YOUR TASK: State how many lines in the records below include the word "corrections". Give nothing but that number.

SOURCE MATERIAL:
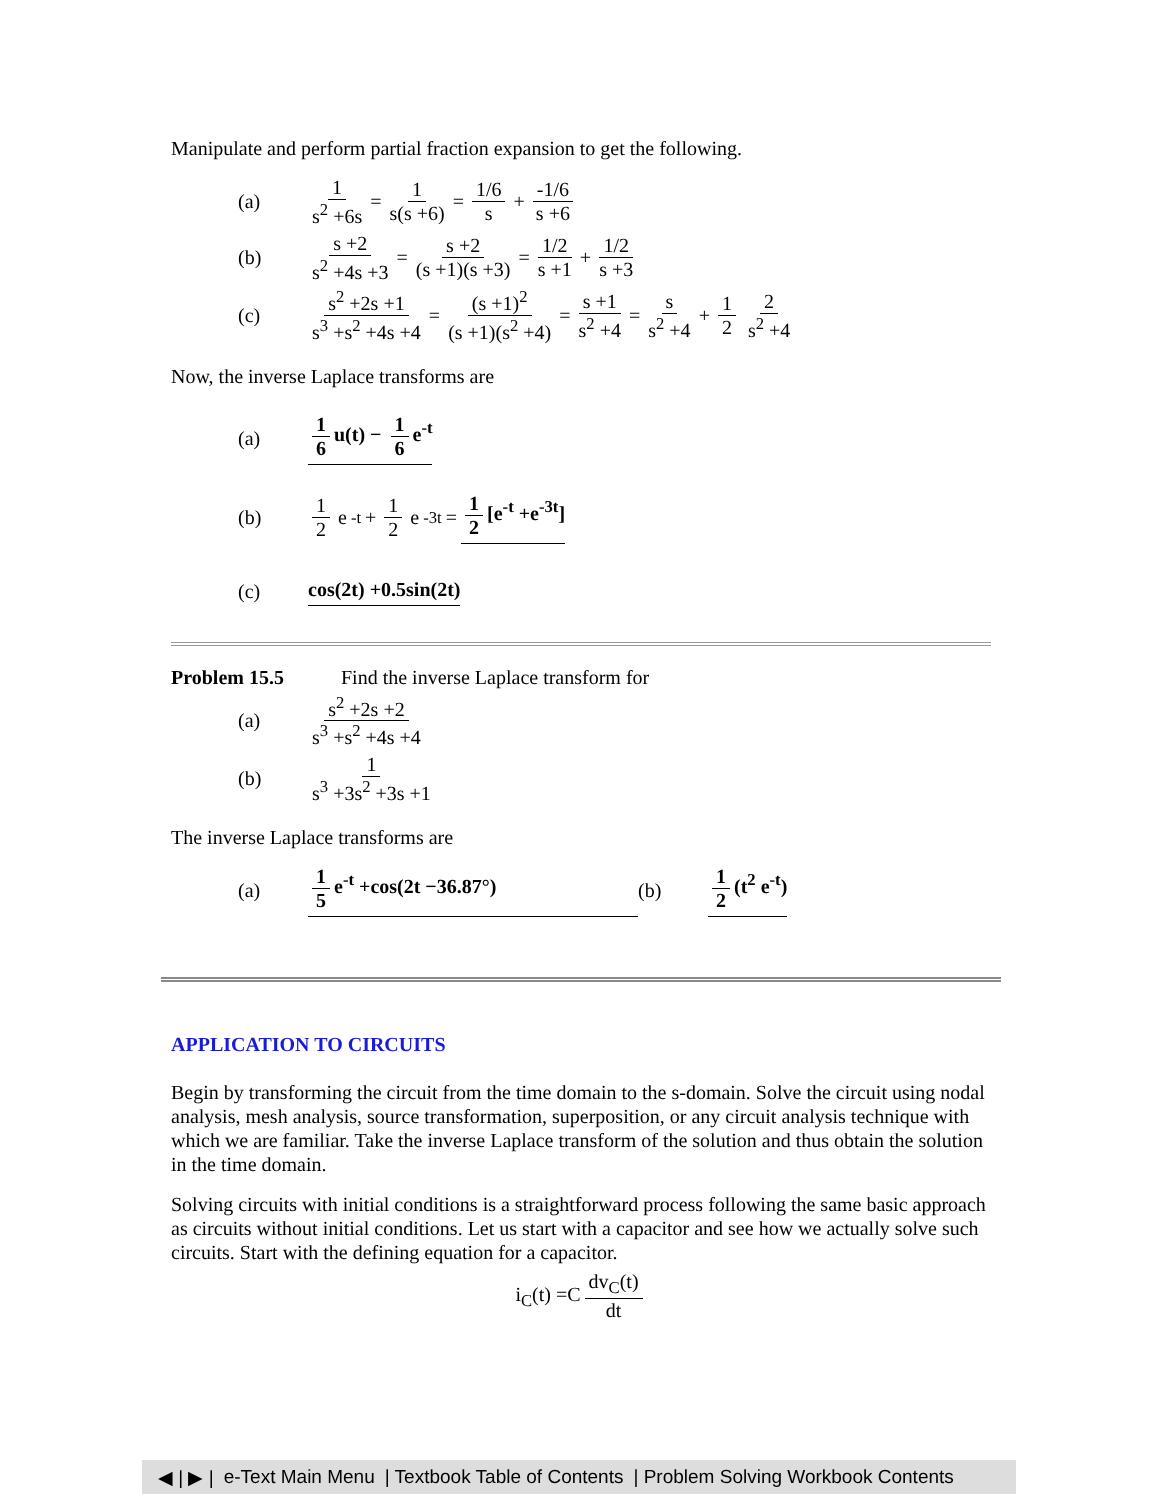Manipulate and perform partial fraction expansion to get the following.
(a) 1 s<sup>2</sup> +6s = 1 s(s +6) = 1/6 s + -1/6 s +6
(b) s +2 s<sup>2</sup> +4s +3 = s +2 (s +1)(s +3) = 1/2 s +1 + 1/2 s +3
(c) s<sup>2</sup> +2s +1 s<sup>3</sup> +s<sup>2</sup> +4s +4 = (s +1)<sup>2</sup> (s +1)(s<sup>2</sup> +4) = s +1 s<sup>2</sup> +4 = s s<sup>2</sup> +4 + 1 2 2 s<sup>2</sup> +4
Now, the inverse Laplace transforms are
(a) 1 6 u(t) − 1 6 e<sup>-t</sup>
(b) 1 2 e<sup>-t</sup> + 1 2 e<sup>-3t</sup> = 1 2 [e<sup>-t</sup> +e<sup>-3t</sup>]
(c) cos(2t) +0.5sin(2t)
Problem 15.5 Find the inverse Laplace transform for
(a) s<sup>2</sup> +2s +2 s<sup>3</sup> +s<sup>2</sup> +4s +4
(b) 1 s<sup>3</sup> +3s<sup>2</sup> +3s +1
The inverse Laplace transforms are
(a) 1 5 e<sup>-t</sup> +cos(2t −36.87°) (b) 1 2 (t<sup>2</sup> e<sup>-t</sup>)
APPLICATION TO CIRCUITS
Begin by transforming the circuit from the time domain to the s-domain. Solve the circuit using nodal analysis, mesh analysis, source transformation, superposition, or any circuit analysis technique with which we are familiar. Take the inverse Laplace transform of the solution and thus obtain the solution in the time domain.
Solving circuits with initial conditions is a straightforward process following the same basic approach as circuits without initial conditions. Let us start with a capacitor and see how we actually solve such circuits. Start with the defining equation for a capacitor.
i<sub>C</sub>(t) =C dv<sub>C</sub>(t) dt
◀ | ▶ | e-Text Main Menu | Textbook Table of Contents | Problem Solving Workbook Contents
==
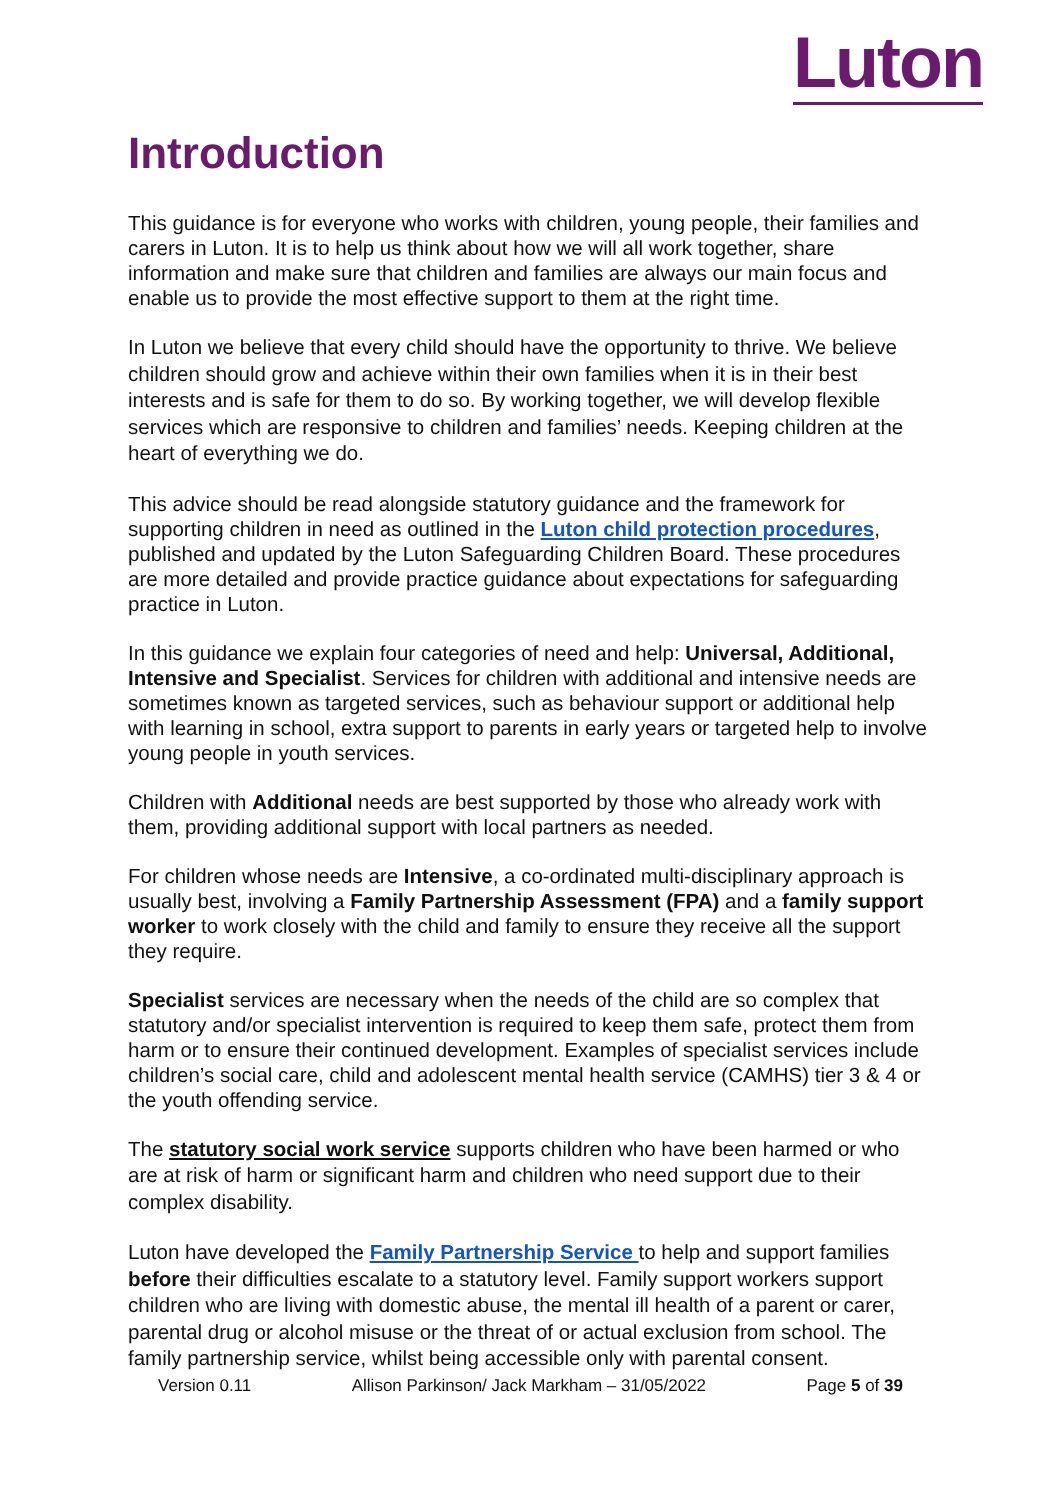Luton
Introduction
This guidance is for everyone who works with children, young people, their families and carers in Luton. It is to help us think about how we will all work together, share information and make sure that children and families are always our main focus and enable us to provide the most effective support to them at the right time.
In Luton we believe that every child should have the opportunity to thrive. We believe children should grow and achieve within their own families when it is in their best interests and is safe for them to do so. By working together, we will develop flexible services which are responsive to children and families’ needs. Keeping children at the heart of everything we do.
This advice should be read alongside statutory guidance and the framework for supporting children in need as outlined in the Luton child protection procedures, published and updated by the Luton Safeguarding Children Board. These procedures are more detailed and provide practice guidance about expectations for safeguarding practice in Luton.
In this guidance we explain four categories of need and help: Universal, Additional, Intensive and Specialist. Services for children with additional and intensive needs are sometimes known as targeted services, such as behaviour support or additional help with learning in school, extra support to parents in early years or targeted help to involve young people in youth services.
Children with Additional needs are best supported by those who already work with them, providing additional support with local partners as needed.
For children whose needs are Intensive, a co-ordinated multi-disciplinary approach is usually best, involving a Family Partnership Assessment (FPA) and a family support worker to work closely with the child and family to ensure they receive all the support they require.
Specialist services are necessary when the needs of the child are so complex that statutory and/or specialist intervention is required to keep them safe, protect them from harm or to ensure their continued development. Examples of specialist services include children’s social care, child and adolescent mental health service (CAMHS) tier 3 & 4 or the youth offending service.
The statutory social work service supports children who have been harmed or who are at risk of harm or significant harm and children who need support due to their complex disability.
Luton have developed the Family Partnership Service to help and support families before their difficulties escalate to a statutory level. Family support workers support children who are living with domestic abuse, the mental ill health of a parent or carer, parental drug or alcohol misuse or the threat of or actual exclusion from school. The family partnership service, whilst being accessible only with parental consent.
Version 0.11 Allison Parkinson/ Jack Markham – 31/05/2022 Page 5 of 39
* * *
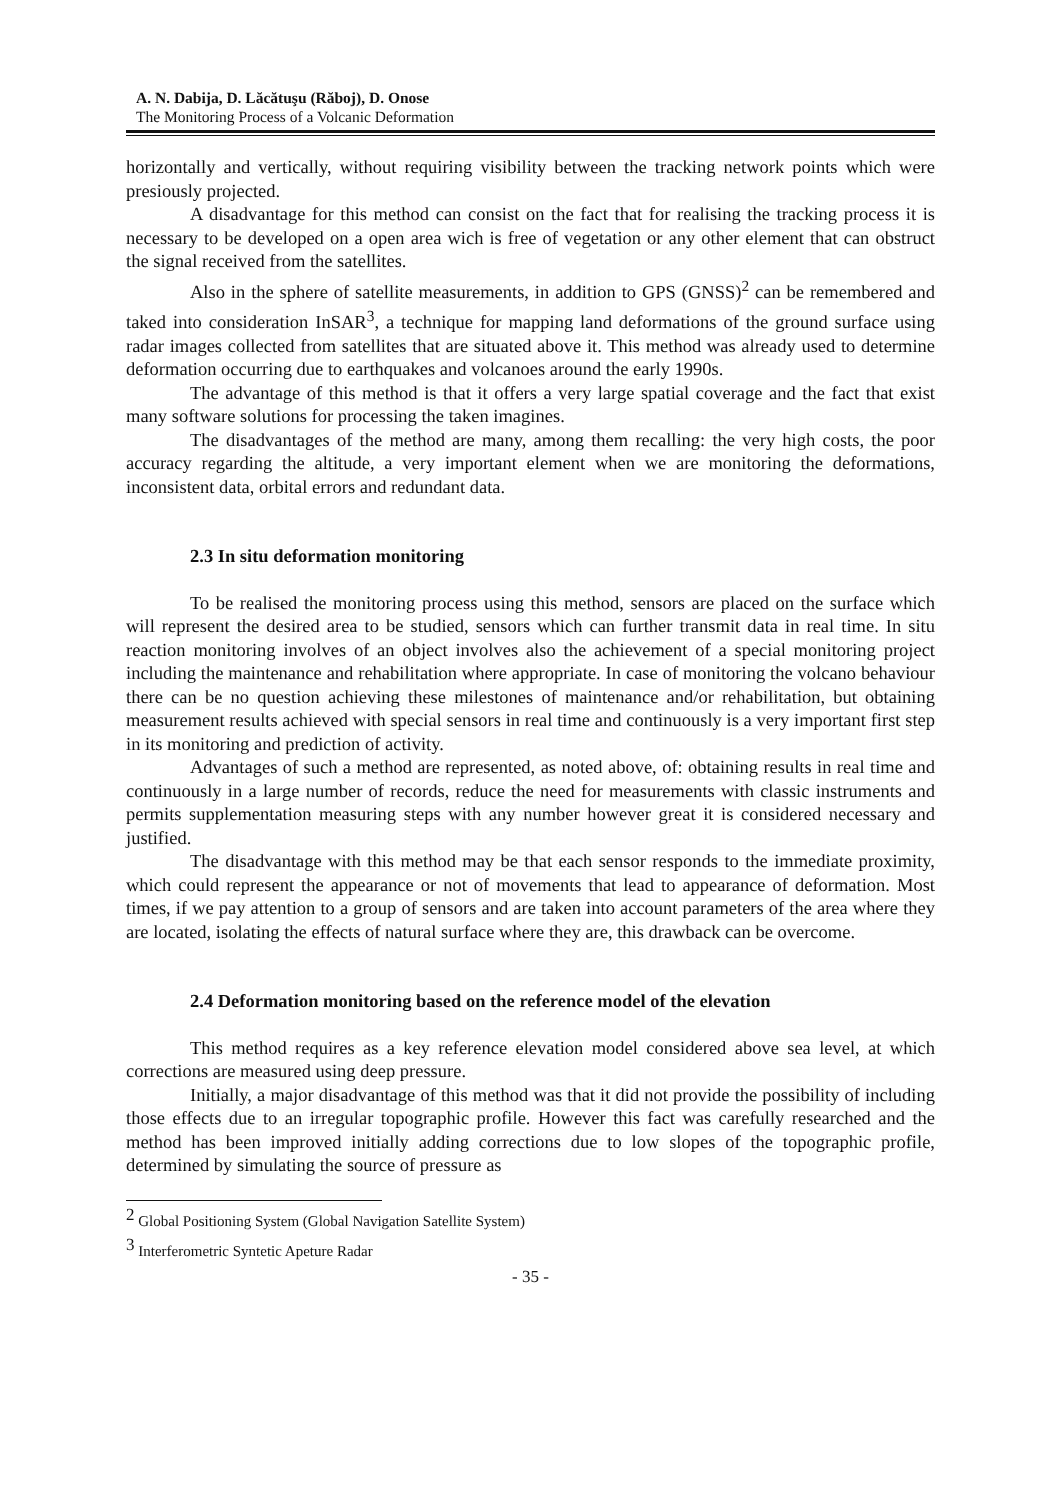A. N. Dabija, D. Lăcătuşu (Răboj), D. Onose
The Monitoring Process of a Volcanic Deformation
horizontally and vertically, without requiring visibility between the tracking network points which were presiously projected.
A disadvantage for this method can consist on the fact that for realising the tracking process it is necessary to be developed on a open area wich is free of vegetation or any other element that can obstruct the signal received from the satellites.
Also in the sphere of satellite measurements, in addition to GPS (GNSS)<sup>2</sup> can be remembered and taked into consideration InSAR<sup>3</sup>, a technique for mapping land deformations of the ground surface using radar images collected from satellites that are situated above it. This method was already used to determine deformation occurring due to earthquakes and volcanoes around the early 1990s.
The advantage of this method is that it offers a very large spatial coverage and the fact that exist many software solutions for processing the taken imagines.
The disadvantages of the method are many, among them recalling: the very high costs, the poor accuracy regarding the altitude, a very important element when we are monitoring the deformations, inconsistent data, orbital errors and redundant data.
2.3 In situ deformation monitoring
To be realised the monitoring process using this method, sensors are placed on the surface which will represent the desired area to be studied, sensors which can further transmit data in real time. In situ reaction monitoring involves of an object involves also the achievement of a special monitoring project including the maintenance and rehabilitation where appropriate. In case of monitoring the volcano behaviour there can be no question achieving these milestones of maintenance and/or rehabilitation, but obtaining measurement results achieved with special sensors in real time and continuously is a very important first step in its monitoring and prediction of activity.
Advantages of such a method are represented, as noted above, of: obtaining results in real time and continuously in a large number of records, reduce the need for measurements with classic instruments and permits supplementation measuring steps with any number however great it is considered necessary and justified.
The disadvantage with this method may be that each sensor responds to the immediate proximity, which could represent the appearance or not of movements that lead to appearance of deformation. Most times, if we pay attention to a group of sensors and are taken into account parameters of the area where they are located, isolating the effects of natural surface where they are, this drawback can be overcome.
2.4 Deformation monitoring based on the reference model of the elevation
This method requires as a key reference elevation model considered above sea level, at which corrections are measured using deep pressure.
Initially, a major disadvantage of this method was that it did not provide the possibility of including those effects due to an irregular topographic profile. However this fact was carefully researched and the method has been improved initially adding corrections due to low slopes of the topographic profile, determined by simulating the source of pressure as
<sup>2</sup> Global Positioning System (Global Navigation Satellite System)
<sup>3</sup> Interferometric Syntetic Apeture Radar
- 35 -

RESULT OF THE EXERCISE: 2